=== DOCUMENT PASSAGE ===

........

How does this process start in the average person? Typically there is a physical trauma that starts the process. This may be a whiplash injury, car accidents, poor posture, or a jarring force to the neck and spine. This jarring force will cause the alignment of the spine to be compromised. Without proper alignment, the spine cannot move properly, and abnormal stress begins to build.
Upper cervical subluxation is a common underlying cause of cervical spondylosis. This occurs when the alignment of the upper spine becomes compromised, shifting the weight of the head away from its center of gravity. As the head's weight (8-13#) weighs down on the neck, cervical spondylosis will slowly begin to develop.
What to do about cervical spondylosis
Understanding how cervical spondylosis progresses is important for knowing what options you have to manage it. Many patients try pain alleviation tactics such as NSAIDs, heat or ice packs, and/or topical pain creams. While these may provide temporary relief, a more long-lasting solution must target the underlying cause of cervical spondylosis - the structural alignment and mechanics of the spine.
Upper cervical chiropractors are a unique focus within the chiropractic profession that detects and corrects upper cervical subluxation. This specially trained group of doctors evaluate the alignment, mechanics, and nerve integrity of the upper spine. Often patients with cervical spondylosis have had a long-standing upper cervical subluxation, and reducing this problem will allow for maximal recovery and a decreased progression of cervical spondylosis.
Some individuals have experienced dramatic pain relief, improved mobility, and resolution of nerve-related symptoms (muscle spasms, pins/needles, shooting pains) under upper cervical care. In some rare cases, a regression of cervical spondylosis can be observed in x-ray studies.

........

(Page-level text extractions)
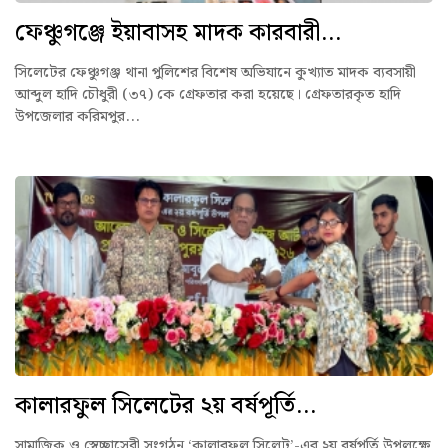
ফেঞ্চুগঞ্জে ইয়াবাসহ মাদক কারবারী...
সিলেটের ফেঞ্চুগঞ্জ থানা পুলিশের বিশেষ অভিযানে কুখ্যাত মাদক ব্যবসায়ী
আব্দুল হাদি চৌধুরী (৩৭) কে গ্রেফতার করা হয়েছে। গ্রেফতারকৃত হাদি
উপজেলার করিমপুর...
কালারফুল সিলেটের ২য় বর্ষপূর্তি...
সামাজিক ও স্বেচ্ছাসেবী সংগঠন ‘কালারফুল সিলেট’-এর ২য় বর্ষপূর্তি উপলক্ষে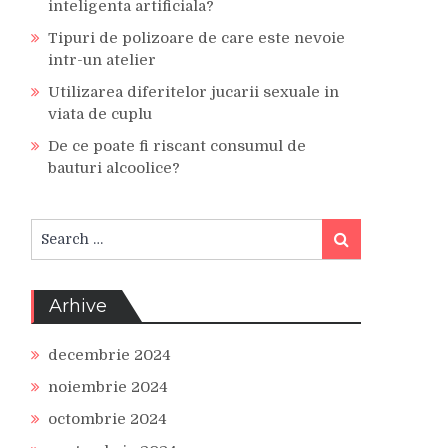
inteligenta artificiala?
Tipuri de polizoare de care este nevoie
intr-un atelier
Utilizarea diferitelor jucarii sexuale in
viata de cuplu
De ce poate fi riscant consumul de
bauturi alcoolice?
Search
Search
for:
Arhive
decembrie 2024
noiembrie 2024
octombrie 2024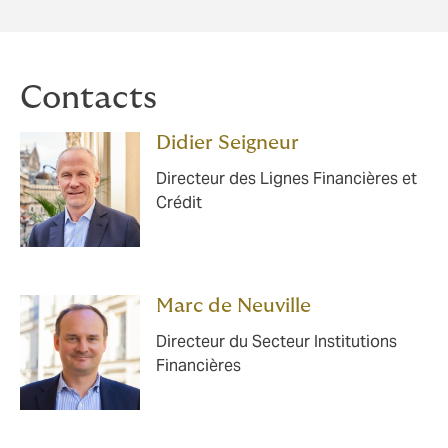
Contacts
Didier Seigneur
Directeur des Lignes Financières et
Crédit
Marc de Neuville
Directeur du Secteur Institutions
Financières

........

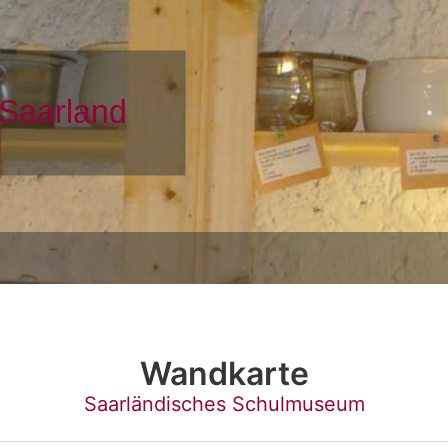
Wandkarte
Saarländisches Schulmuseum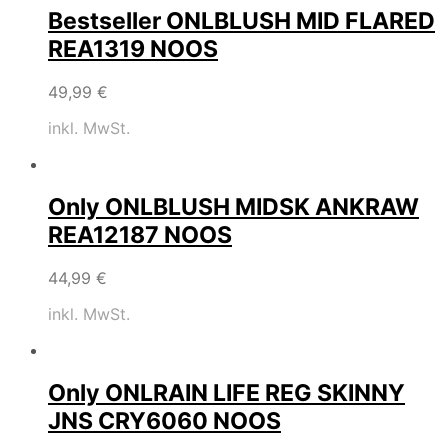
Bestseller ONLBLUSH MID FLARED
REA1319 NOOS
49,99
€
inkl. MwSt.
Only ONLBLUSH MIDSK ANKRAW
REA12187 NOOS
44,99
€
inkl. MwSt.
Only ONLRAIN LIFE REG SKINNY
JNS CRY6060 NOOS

........

=== YOUR OBJECTIVE ===
Transcribe the cervical spondylosis passage starting at "How does this" and ending at "begins to build.".

=== WRITTEN REPLY ===
How does this process start in the average person? Typically there is a physical trauma that starts the process. This may be a whiplash injury, car accidents, poor posture, or a jarring force to the neck and spine. This jarring force will cause the alignment of the spine to be compromised. Without proper alignment, the spine cannot move properly, and abnormal stress begins to build.